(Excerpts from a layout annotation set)
· · · · ·

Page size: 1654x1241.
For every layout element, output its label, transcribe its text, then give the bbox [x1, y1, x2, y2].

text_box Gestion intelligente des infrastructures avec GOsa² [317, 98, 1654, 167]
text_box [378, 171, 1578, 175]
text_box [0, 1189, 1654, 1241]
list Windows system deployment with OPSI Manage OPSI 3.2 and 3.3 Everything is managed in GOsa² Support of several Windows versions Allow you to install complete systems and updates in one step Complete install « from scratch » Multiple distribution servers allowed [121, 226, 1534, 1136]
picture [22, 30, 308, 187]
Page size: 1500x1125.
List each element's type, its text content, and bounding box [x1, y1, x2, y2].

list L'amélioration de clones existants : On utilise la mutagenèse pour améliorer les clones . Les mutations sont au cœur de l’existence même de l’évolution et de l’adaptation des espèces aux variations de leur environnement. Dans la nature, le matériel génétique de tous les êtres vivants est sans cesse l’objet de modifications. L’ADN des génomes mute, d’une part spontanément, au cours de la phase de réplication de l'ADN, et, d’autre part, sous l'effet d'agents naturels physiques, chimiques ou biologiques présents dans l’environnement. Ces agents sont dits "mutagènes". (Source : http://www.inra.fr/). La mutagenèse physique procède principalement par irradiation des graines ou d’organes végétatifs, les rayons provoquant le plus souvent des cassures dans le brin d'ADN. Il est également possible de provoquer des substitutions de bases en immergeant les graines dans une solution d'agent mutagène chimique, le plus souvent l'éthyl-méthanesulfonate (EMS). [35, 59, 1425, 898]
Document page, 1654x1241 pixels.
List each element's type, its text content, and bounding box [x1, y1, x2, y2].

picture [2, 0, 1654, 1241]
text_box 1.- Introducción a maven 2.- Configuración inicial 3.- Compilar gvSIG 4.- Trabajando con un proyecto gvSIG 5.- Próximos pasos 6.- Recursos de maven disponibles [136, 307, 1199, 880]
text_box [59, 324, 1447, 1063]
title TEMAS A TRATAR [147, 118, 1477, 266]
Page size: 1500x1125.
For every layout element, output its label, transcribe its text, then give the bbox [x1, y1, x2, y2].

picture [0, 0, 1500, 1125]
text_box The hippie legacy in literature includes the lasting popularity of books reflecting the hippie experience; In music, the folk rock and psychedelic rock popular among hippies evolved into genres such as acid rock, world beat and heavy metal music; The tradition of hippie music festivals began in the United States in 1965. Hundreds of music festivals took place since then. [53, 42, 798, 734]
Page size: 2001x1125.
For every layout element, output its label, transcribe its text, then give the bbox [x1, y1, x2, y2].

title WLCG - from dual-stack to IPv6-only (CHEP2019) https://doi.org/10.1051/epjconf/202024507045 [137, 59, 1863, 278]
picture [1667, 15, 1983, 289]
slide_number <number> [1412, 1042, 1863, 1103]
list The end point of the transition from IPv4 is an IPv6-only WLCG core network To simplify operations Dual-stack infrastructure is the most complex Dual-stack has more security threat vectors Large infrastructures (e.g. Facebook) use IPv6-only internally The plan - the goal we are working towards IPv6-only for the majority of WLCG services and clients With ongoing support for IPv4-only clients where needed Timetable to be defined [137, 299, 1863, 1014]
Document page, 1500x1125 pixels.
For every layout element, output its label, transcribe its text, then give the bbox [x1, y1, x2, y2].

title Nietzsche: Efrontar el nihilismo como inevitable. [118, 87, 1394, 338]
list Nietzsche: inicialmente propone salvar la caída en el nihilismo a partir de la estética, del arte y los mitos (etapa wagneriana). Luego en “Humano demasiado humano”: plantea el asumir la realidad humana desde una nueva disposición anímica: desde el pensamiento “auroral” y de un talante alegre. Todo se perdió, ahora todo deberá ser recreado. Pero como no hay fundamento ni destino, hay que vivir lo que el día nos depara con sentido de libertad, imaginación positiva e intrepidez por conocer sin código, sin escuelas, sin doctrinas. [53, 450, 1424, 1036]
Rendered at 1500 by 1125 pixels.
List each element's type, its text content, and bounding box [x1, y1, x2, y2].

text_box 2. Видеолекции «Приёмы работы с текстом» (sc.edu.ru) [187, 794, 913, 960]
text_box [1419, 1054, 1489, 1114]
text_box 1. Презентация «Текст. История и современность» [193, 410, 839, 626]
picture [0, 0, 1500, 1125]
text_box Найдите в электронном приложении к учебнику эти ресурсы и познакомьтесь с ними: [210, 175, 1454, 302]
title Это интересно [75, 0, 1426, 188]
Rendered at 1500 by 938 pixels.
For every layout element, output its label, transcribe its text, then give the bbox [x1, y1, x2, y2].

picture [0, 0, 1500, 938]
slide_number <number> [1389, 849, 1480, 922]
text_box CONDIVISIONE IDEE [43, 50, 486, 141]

· · · · ·

• Task requirements
Reproduce every line of the material above word for word, from the first line to the last.

• The result
Page size: 1654x1241.
For every layout element, output its label, transcribe its text, then give the bbox [x1, y1, x2, y2].

text_box Gestion intelligente des infrastructures avec GOsa² [317, 98, 1654, 167]
text_box [378, 171, 1578, 175]
text_box [0, 1189, 1654, 1241]
list Windows system deployment with OPSI Manage OPSI 3.2 and 3.3 Everything is managed in GOsa² Support of several Windows versions Allow you to install complete systems and updates in one step Complete install « from scratch » Multiple distribution servers allowed [121, 226, 1534, 1136]
picture [22, 30, 308, 187]
Page size: 1500x1125.
List each element's type, its text content, and bounding box [x1, y1, x2, y2].

list L'amélioration de clones existants : On utilise la mutagenèse pour améliorer les clones . Les mutations sont au cœur de l’existence même de l’évolution et de l’adaptation des espèces aux variations de leur environnement. Dans la nature, le matériel génétique de tous les êtres vivants est sans cesse l’objet de modifications. L’ADN des génomes mute, d’une part spontanément, au cours de la phase de réplication de l'ADN, et, d’autre part, sous l'effet d'agents naturels physiques, chimiques ou biologiques présents dans l’environnement. Ces agents sont dits "mutagènes". (Source : http://www.inra.fr/). La mutagenèse physique procède principalement par irradiation des graines ou d’organes végétatifs, les rayons provoquant le plus souvent des cassures dans le brin d'ADN. Il est également possible de provoquer des substitutions de bases en immergeant les graines dans une solution d'agent mutagène chimique, le plus souvent l'éthyl-méthanesulfonate (EMS). [35, 59, 1425, 898]
Document page, 1654x1241 pixels.
List each element's type, its text content, and bounding box [x1, y1, x2, y2].

picture [2, 0, 1654, 1241]
text_box 1.- Introducción a maven 2.- Configuración inicial 3.- Compilar gvSIG 4.- Trabajando con un proyecto gvSIG 5.- Próximos pasos 6.- Recursos de maven disponibles [136, 307, 1199, 880]
text_box [59, 324, 1447, 1063]
title TEMAS A TRATAR [147, 118, 1477, 266]
Page size: 1500x1125.
For every layout element, output its label, transcribe its text, then give the bbox [x1, y1, x2, y2].

picture [0, 0, 1500, 1125]
text_box The hippie legacy in literature includes the lasting popularity of books reflecting the hippie experience; In music, the folk rock and psychedelic rock popular among hippies evolved into genres such as acid rock, world beat and heavy metal music; The tradition of hippie music festivals began in the United States in 1965. Hundreds of music festivals took place since then. [53, 42, 798, 734]
Page size: 2001x1125.
For every layout element, output its label, transcribe its text, then give the bbox [x1, y1, x2, y2].

title WLCG - from dual-stack to IPv6-only (CHEP2019) https://doi.org/10.1051/epjconf/202024507045 [137, 59, 1863, 278]
picture [1667, 15, 1983, 289]
slide_number <number> [1412, 1042, 1863, 1103]
list The end point of the transition from IPv4 is an IPv6-only WLCG core network To simplify operations Dual-stack infrastructure is the most complex Dual-stack has more security threat vectors Large infrastructures (e.g. Facebook) use IPv6-only internally The plan - the goal we are working towards IPv6-only for the majority of WLCG services and clients With ongoing support for IPv4-only clients where needed Timetable to be defined [137, 299, 1863, 1014]
Document page, 1500x1125 pixels.
For every layout element, output its label, transcribe its text, then give the bbox [x1, y1, x2, y2].

title Nietzsche: Efrontar el nihilismo como inevitable. [118, 87, 1394, 338]
list Nietzsche: inicialmente propone salvar la caída en el nihilismo a partir de la estética, del arte y los mitos (etapa wagneriana). Luego en “Humano demasiado humano”: plantea el asumir la realidad humana desde una nueva disposición anímica: desde el pensamiento “auroral” y de un talante alegre. Todo se perdió, ahora todo deberá ser recreado. Pero como no hay fundamento ni destino, hay que vivir lo que el día nos depara con sentido de libertad, imaginación positiva e intrepidez por conocer sin código, sin escuelas, sin doctrinas. [53, 450, 1424, 1036]
Rendered at 1500 by 1125 pixels.
List each element's type, its text content, and bounding box [x1, y1, x2, y2].

text_box 2. Видеолекции «Приёмы работы с текстом» (sc.edu.ru) [187, 794, 913, 960]
text_box [1419, 1054, 1489, 1114]
text_box 1. Презентация «Текст. История и современность» [193, 410, 839, 626]
picture [0, 0, 1500, 1125]
text_box Найдите в электронном приложении к учебнику эти ресурсы и познакомьтесь с ними: [210, 175, 1454, 302]
title Это интересно [75, 0, 1426, 188]
Rendered at 1500 by 938 pixels.
For every layout element, output its label, transcribe its text, then give the bbox [x1, y1, x2, y2].

picture [0, 0, 1500, 938]
slide_number <number> [1389, 849, 1480, 922]
text_box CONDIVISIONE IDEE [43, 50, 486, 141]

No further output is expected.